Większość ratowników medycznych zatrudnianych jest na tzw. kontraktach, co oznacza, że muszą prowadzić własną działalność gospodarczą. O swoją pracę muszą dbać jak nikt inny stając do przetargów, gdzie o zdobyciu kontraktu decyduje najczęściej stawka godzinowa, rzadziej doświadczenie i umiejętności.
Mimo, iż ratownictwo medyczne stoi w jednym szeregu ze strażakami i policjantami, to żadna ustawa nie przewiduje odejścia na emeryturę po 15 czy 25 latach służby.

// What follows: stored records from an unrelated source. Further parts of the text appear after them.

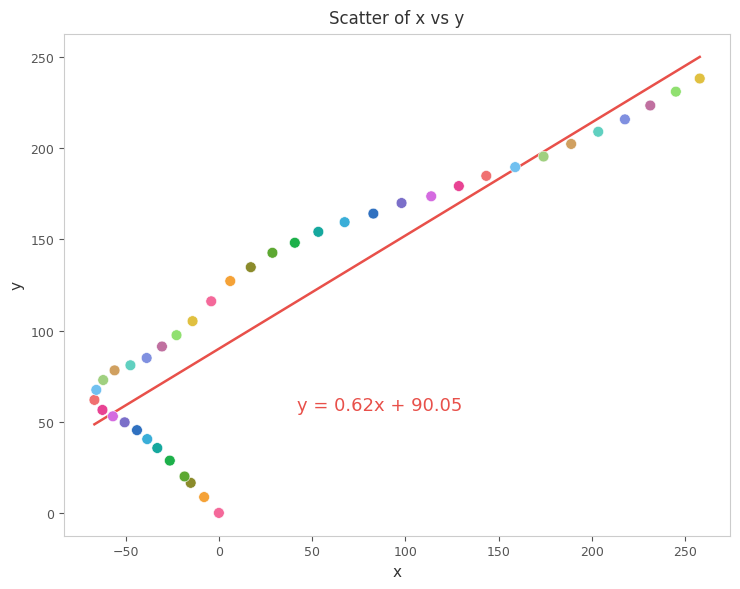

What is the range of Y values (max minus min)?

238.3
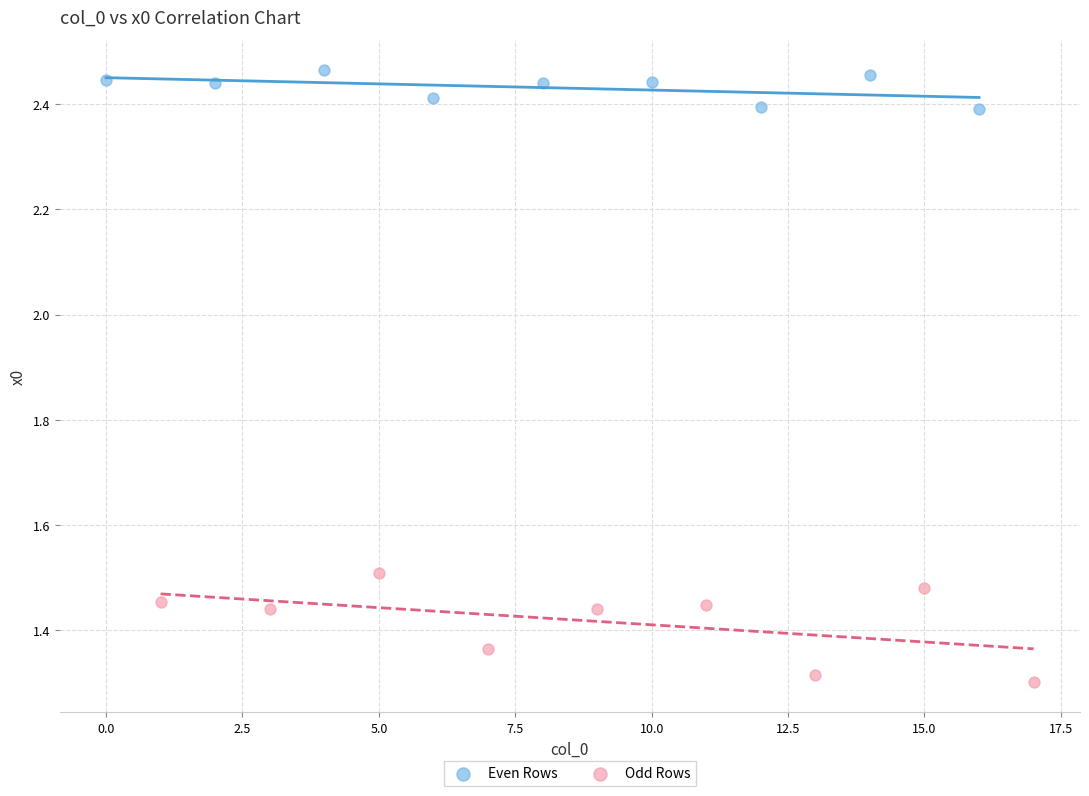

Which series has the largest Y range (max minus min)?

Odd Rows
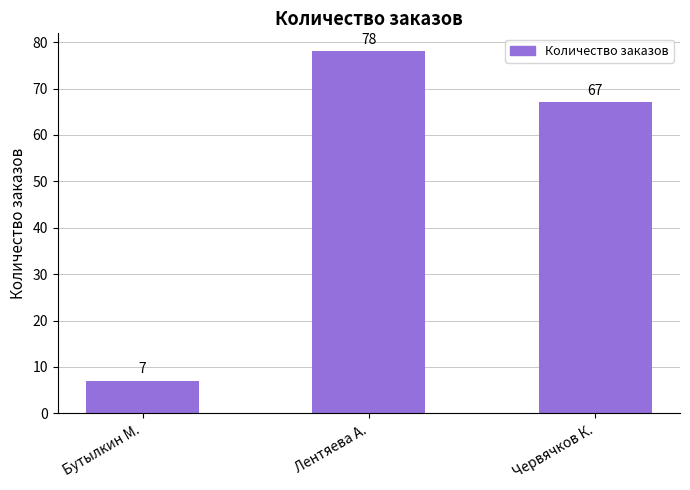

List the labels in order of value, largest first.

Лентяева А., Червячков К., Бутылкин М.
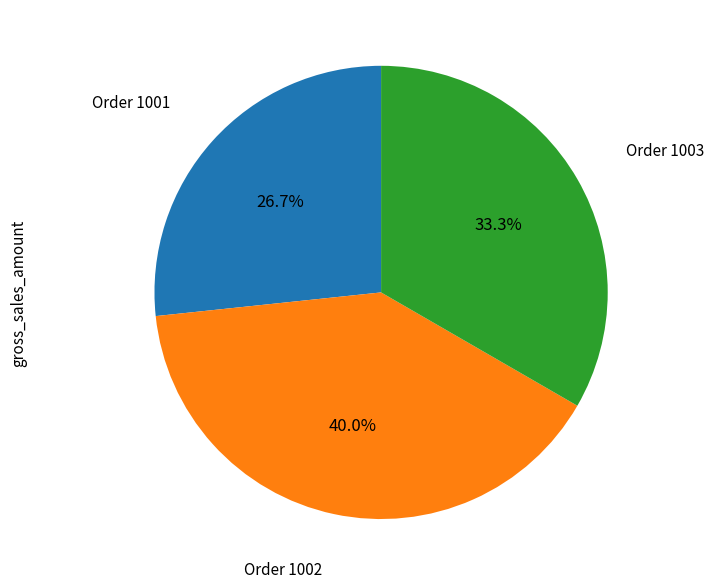

Is there a majority slice in this chart?

No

Nie zasłużyliśmy na to!!! Za mało mamy traumatycznych przeżyć, nie ściągamy kotków z drzew, nie gasimy pożarów, na wojnę też rzadko jeździmy i z dopalaczami nie walczymy.- skarży się ratownik medyczny. Dlatego pragnę podziękować wszystkim ministrom zdrowia, pseudo premierom i pseudo prezesom samozwańczych związków zawodowych ratowników medycznych, że się o nas i naszą emeryturę troszczą.- dodaje Garlicki.
Internetowy wpis ratownika medycznego spowodował lawinę komentarzy na ten temat. Nie wszystkie treści wpisu ratownika nadają się do publikacji i są wyłącznie osobistymi przemyśleniami autora wpisu.

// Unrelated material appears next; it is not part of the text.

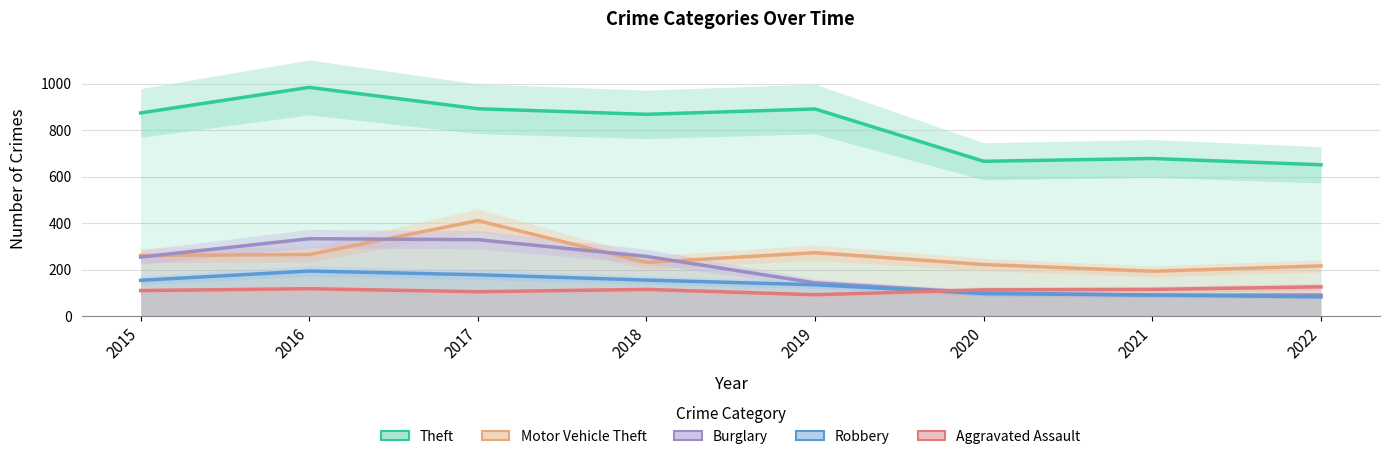

Count the number of categories in the chart.

8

Wydaje się, że autor poprzez własną autopsję i cięty język osiągnął swój cel, bo zwrócił uwagę na istniejący problem odpowiedniej klasyfikacji zawodu ratownika medycznego.

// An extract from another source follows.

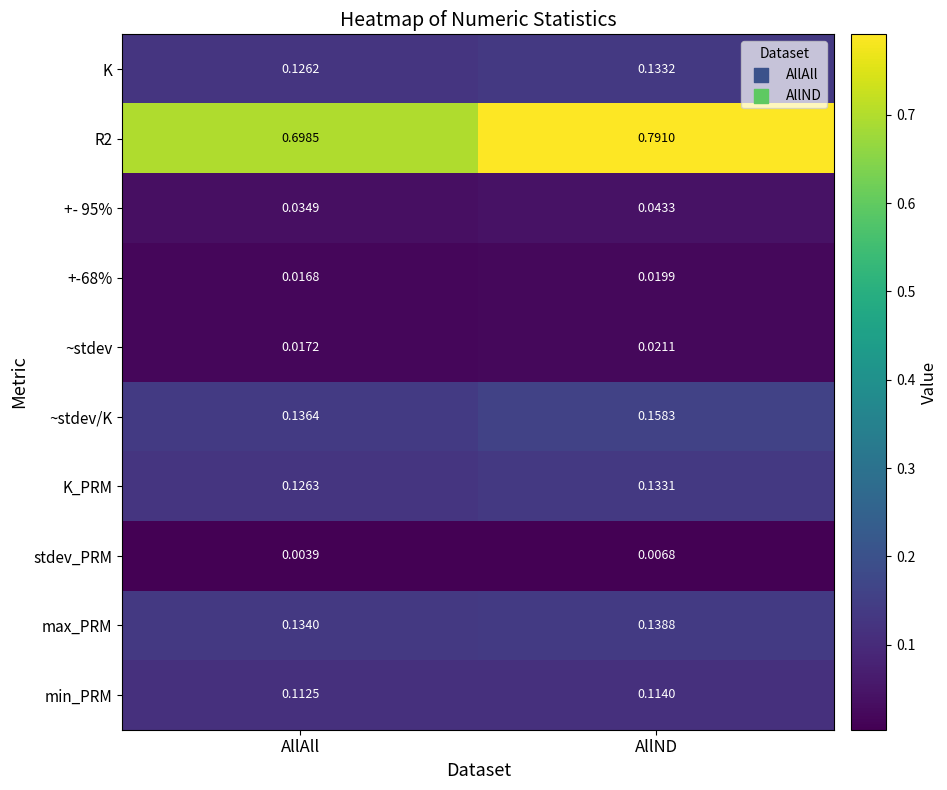

At which label is min_PRM closest to 0?

AllAll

Dziękuję ministrowi zdrowia, że zleca prezesowi „narodowego funduszu „zdrowia” rozpisywanie kontraktu na zespoły ratownictwa medycznego średnio, co 5 lat. Dziękuję za pracę na kontrakcie i możliwość nie widzenia rodziny. Dziękuję za to, że mogę razem z Grzegorzem w pocie czoła pomagać wielu ludziom, dziękuję pijakom, narkomanom za słowo s..( tu pada niecenzuralne słowo). Dziękuję za to, że nie mamy czasu dla siebie i naszych rodzin, za brak czasu na zabawy z dziećmi bo trzeba pracować po 300-400 godzin w miesiącu by spłacić kredyt i przyjechać od czasu do czasu pomieszkać w domu. Dziękuję w końcu pracodawcom, dla których wykształcenie ratowników medycznych nie ma znaczenia, ważna jest stawka, za którą pracujemy na godzinę. Ale czy za tym zawsze idzie jakość?– pyta Garlicki.
Ratownicy medyczni w Polsce należą do przedstawicieli służb ratowniczych, ale nie należy im się wcześniejsza emerytura. Nie należą im się 13-tki, bo nie są służbami mundurowymi. Pracując na kontraktach sami muszą zakupić sobie odpowiednią odzież ochronną, opłacić ZUS i prowadzić działalność gospodarczą.